**Task objective:**
Line by line, output the material without altering anything.
----- Data to examine
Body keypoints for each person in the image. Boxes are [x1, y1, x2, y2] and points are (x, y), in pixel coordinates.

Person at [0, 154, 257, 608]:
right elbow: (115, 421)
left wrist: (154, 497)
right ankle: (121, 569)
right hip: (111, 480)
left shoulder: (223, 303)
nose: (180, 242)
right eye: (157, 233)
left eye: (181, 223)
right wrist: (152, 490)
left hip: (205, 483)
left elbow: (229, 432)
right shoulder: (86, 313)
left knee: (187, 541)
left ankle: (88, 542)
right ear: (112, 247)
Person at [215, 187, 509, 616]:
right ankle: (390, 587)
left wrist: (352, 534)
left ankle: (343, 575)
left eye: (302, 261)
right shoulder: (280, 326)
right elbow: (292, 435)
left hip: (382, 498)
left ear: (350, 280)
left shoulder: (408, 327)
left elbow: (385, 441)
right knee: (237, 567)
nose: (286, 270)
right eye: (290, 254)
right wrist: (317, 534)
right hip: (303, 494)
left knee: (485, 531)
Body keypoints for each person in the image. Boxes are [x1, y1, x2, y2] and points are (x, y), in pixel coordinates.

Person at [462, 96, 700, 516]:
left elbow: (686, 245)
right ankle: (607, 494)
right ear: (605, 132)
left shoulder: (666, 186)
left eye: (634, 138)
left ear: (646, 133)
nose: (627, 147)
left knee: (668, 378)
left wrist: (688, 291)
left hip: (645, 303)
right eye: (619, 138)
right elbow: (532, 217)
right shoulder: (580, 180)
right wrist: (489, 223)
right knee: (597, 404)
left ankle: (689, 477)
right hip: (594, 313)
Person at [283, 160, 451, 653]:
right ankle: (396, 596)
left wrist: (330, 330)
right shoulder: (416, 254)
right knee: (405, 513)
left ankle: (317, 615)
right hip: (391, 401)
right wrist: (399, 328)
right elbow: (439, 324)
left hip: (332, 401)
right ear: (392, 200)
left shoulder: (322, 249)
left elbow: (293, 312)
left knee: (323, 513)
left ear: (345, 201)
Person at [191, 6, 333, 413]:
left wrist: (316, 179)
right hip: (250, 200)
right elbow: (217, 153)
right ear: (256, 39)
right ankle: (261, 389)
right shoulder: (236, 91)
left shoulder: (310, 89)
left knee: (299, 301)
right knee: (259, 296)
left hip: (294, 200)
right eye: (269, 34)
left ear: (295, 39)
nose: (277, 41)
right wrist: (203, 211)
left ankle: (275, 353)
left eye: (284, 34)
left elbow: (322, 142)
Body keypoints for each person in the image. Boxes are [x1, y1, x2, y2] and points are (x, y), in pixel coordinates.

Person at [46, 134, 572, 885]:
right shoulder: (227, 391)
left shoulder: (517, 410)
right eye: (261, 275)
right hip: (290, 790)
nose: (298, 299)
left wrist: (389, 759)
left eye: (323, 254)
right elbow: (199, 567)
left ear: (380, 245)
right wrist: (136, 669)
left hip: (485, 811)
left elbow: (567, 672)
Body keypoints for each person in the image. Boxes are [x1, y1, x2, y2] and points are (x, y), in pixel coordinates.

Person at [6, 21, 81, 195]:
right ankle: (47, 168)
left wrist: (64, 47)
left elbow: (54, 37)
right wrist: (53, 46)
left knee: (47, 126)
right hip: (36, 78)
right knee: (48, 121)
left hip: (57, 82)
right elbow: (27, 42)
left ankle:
----------
**Response area:**
Body keypoints for each person in the image. Boxes are [x1, y1, x2, y2] and points are (x, y), in pixel coordinates.

Person at [0, 154, 257, 608]:
right elbow: (115, 421)
left wrist: (154, 497)
right ankle: (121, 569)
right hip: (111, 480)
left shoulder: (223, 303)
nose: (180, 242)
right eye: (157, 233)
left eye: (181, 223)
right wrist: (152, 490)
left hip: (205, 483)
left elbow: (229, 432)
right shoulder: (86, 313)
left knee: (187, 541)
left ankle: (88, 542)
right ear: (112, 247)
Person at [215, 187, 509, 616]:
right ankle: (390, 587)
left wrist: (352, 534)
left ankle: (343, 575)
left eye: (302, 261)
right shoulder: (280, 326)
right elbow: (292, 435)
left hip: (382, 498)
left ear: (350, 280)
left shoulder: (408, 327)
left elbow: (385, 441)
right knee: (237, 567)
nose: (286, 270)
right eye: (290, 254)
right wrist: (317, 534)
right hip: (303, 494)
left knee: (485, 531)
Body keypoints for each person in the image. Boxes are [x1, y1, x2, y2] and points are (x, y), in pixel coordinates.

Person at [462, 96, 700, 516]:
left elbow: (686, 245)
right ankle: (607, 494)
right ear: (605, 132)
left shoulder: (666, 186)
left eye: (634, 138)
left ear: (646, 133)
nose: (627, 147)
left knee: (668, 378)
left wrist: (688, 291)
left hip: (645, 303)
right eye: (619, 138)
right elbow: (532, 217)
right shoulder: (580, 180)
right wrist: (489, 223)
right knee: (597, 404)
left ankle: (689, 477)
right hip: (594, 313)
Person at [283, 160, 451, 653]:
right ankle: (396, 596)
left wrist: (330, 330)
right shoulder: (416, 254)
right knee: (405, 513)
left ankle: (317, 615)
right hip: (391, 401)
right wrist: (399, 328)
right elbow: (439, 324)
left hip: (332, 401)
right ear: (392, 200)
left shoulder: (322, 249)
left elbow: (293, 312)
left knee: (323, 513)
left ear: (345, 201)
Person at [191, 6, 333, 413]:
left wrist: (316, 179)
right hip: (250, 200)
right elbow: (217, 153)
right ear: (256, 39)
right ankle: (261, 389)
right shoulder: (236, 91)
left shoulder: (310, 89)
left knee: (299, 301)
right knee: (259, 296)
left hip: (294, 200)
right eye: (269, 34)
left ear: (295, 39)
nose: (277, 41)
right wrist: (203, 211)
left ankle: (275, 353)
left eye: (284, 34)
left elbow: (322, 142)
Body keypoints for each person in the image. Boxes are [x1, y1, x2, y2] and points are (x, y), in pixel coordinates.

Person at [46, 134, 572, 885]:
right shoulder: (227, 391)
left shoulder: (517, 410)
right eye: (261, 275)
right hip: (290, 790)
nose: (298, 299)
left wrist: (389, 759)
left eye: (323, 254)
right elbow: (199, 567)
left ear: (380, 245)
right wrist: (136, 669)
left hip: (485, 811)
left elbow: (567, 672)
Body keypoints for each person in the image. Boxes are [x1, y1, x2, y2] and points are (x, y), in pixel coordinates.

Person at [6, 21, 81, 195]:
right ankle: (47, 168)
left wrist: (64, 47)
left elbow: (54, 37)
right wrist: (53, 46)
left knee: (47, 126)
right hip: (36, 78)
right knee: (48, 121)
left hip: (57, 82)
right elbow: (27, 42)
left ankle:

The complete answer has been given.